The problem
Repeat the data that follows exactly, starting at the line with "Page size: 1500x1125." and ending at the line with "Rendered at 1500 by 1125 pixels.", and leave out every picture.

Provided entries
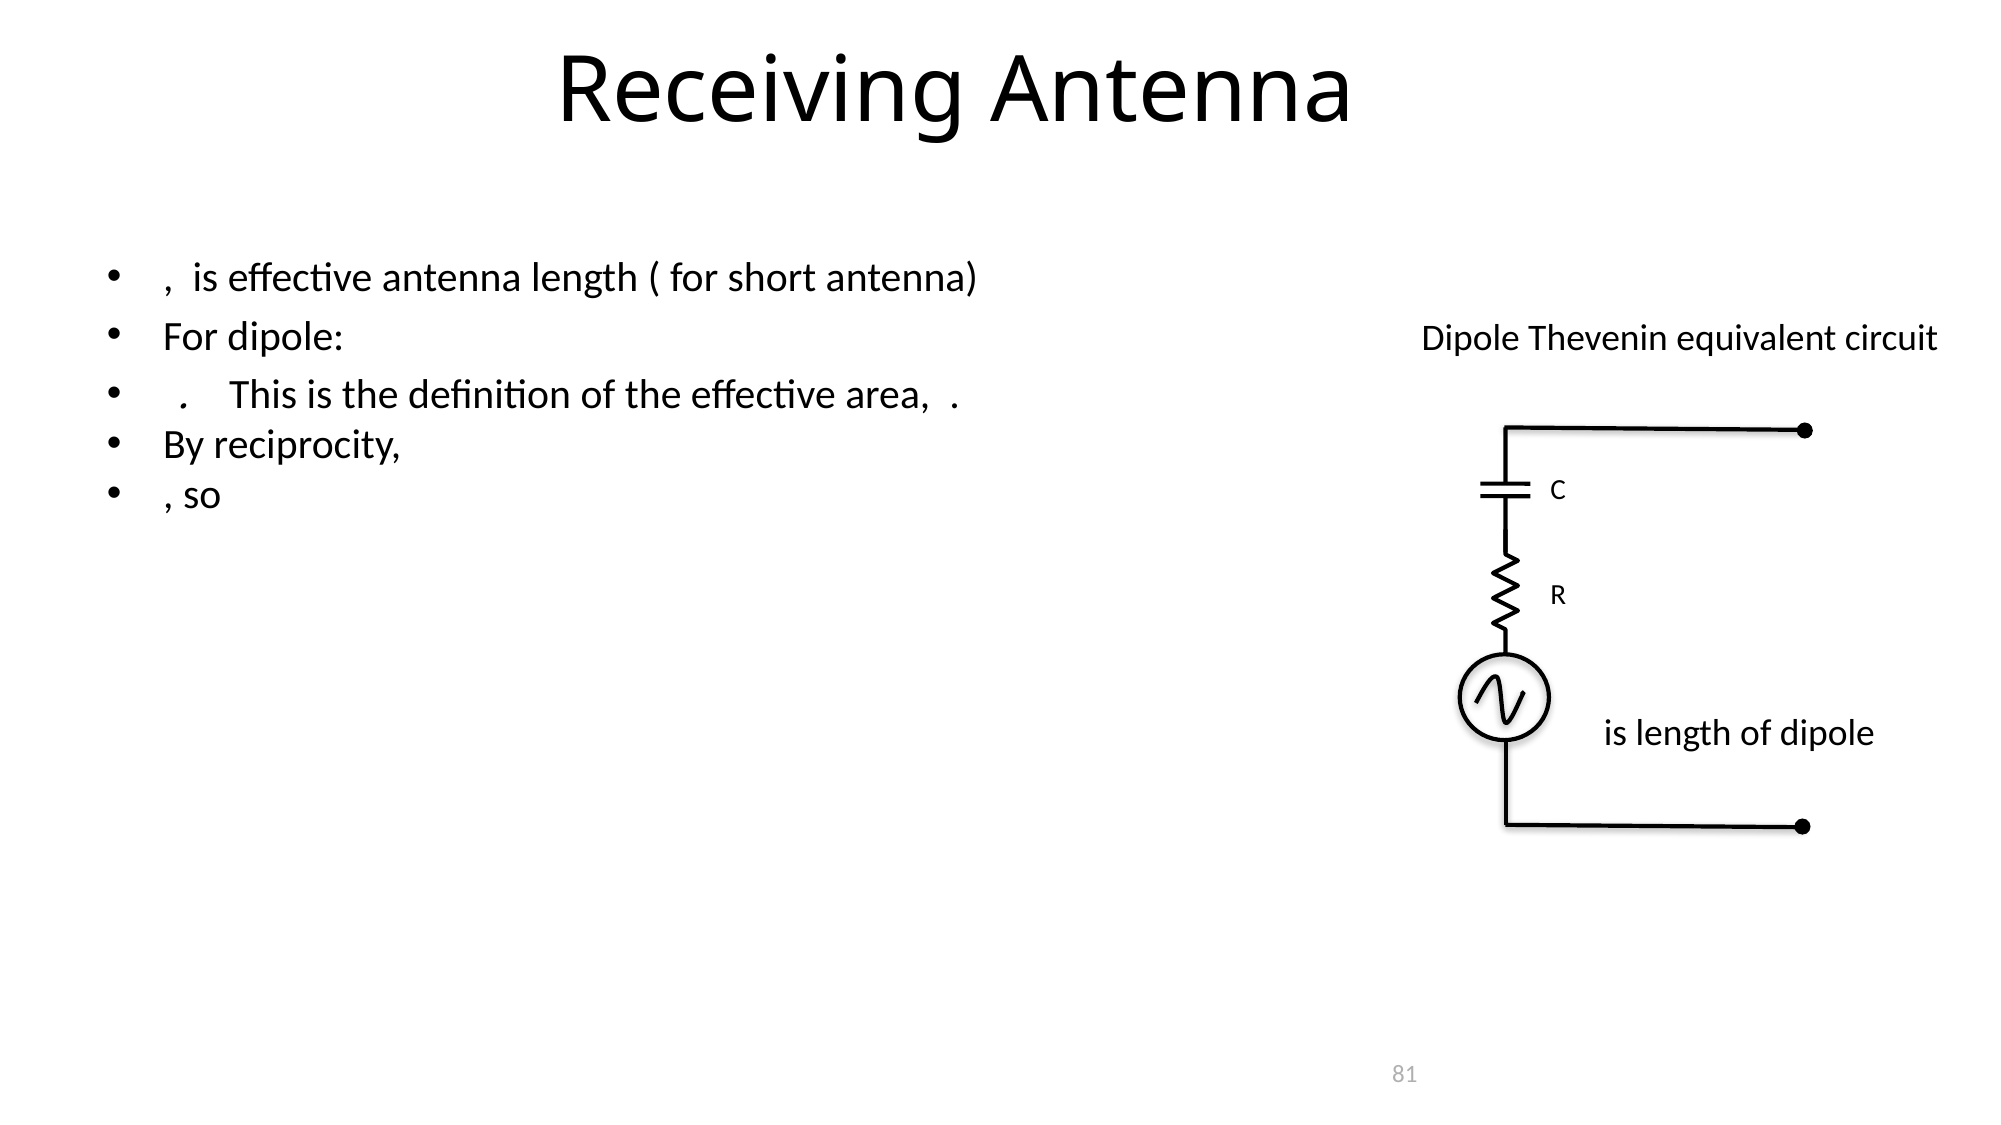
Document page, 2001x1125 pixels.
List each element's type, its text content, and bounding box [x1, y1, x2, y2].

text_box Dipole Thevenin equivalent circuit [1406, 305, 1954, 365]
slide_number 81 [1074, 738, 1425, 1125]
text_box Receiving Antenna [99, 29, 1812, 140]
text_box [1459, 423, 1924, 835]
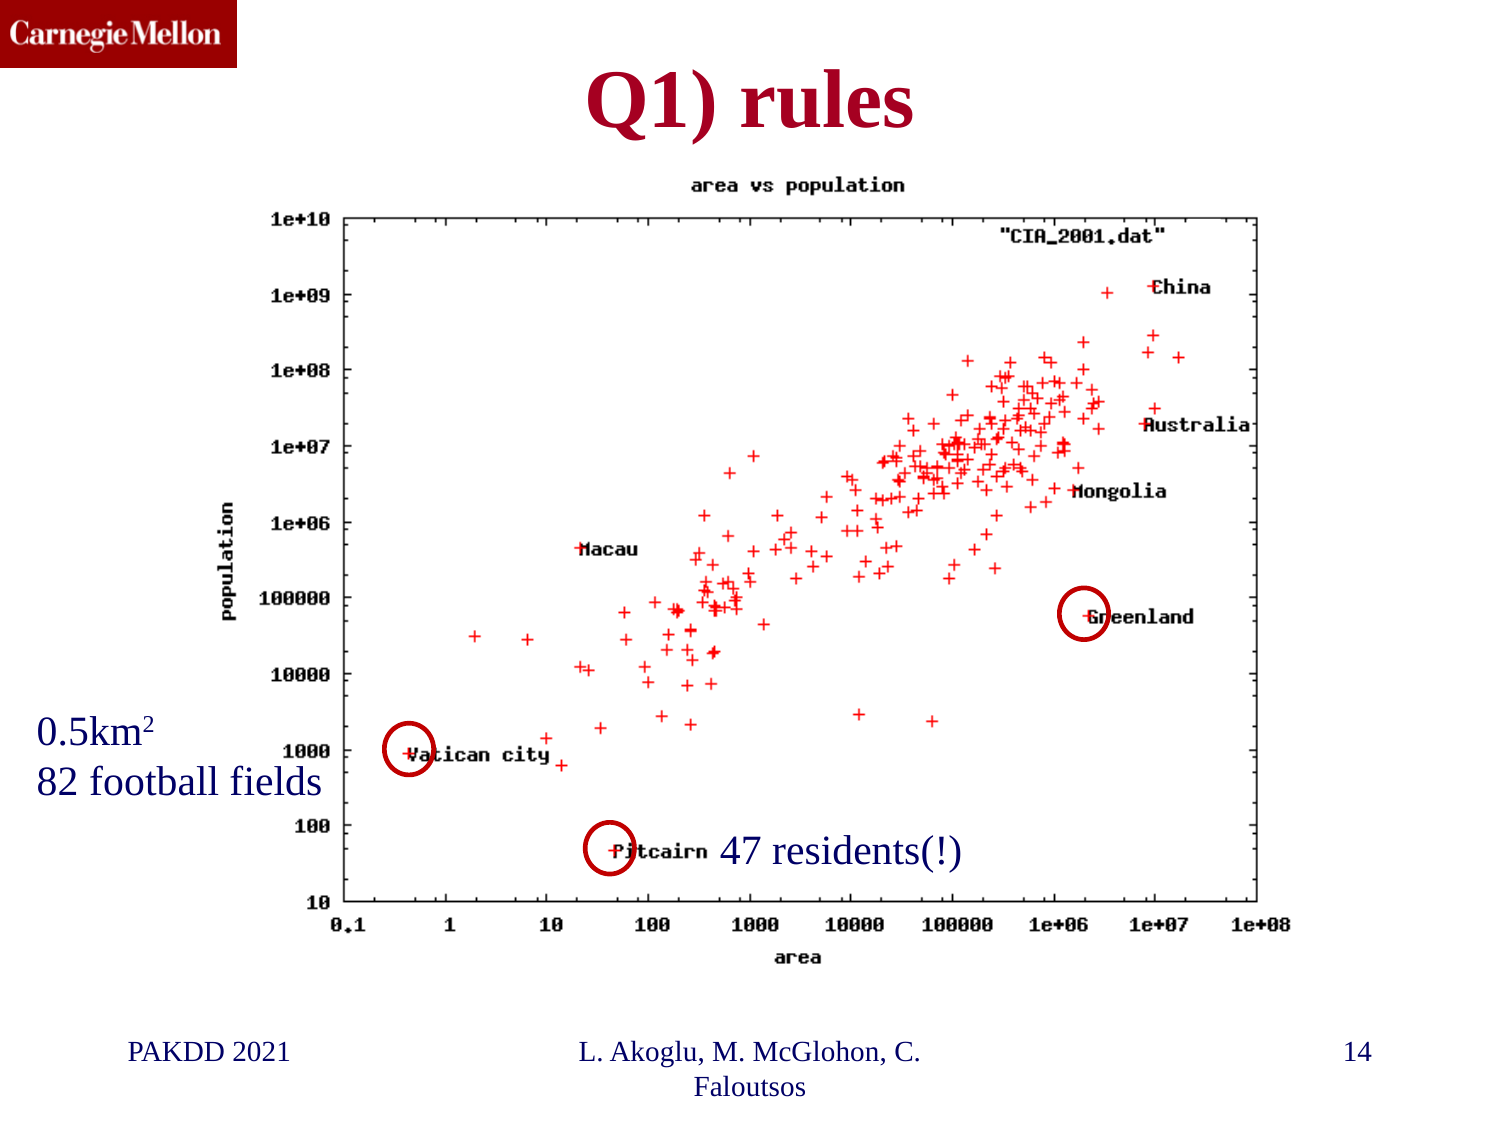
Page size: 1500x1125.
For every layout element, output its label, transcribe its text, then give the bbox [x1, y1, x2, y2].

title Q1) rules [112, 0, 1388, 188]
footer L. Akoglu, M. McGlohon, C. Faloutsos [512, 1024, 988, 1101]
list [204, 152, 1292, 969]
picture [0, 0, 112, 68]
text_box 0.5km2 82 football fields [21, 696, 199, 811]
slide_number 14 [1074, 1024, 1388, 1101]
slide_number PAKDD 2021 [112, 1024, 426, 1101]
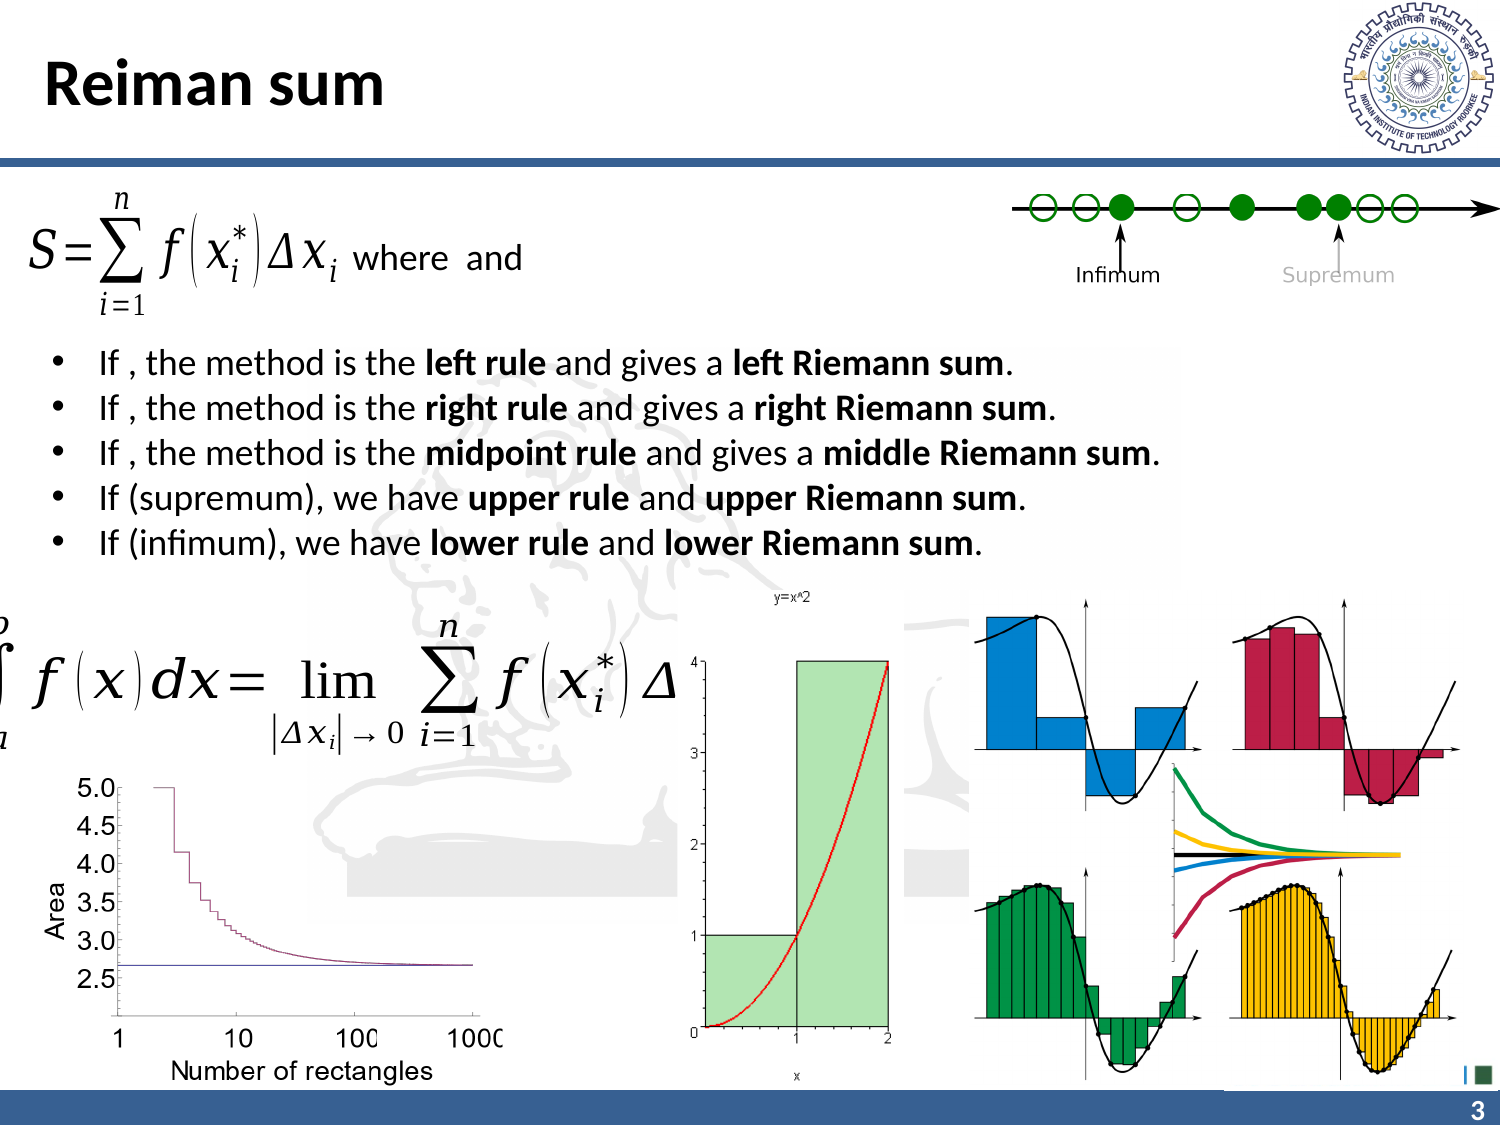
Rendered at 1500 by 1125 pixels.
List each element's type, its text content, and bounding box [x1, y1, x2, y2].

picture [310, 449, 319, 463]
title Reiman sum [29, 33, 1185, 125]
picture [310, 359, 319, 373]
picture [1339, 0, 1500, 158]
picture [310, 404, 319, 418]
picture [1010, 194, 1500, 287]
picture [36, 347, 1498, 1096]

Problem solution
Page size: 1500x1125.
For every layout element, output its label, transcribe its text, then give the bbox [x1, y1, x2, y2].

title Q1) rules [112, 0, 1388, 188]
footer L. Akoglu, M. McGlohon, C. Faloutsos [512, 1024, 988, 1101]
list [204, 152, 1292, 969]
picture [0, 0, 112, 68]
text_box 0.5km2 82 football fields [21, 696, 199, 811]
slide_number 14 [1074, 1024, 1388, 1101]
slide_number PAKDD 2021 [112, 1024, 426, 1101]
Rendered at 1500 by 1125 pixels.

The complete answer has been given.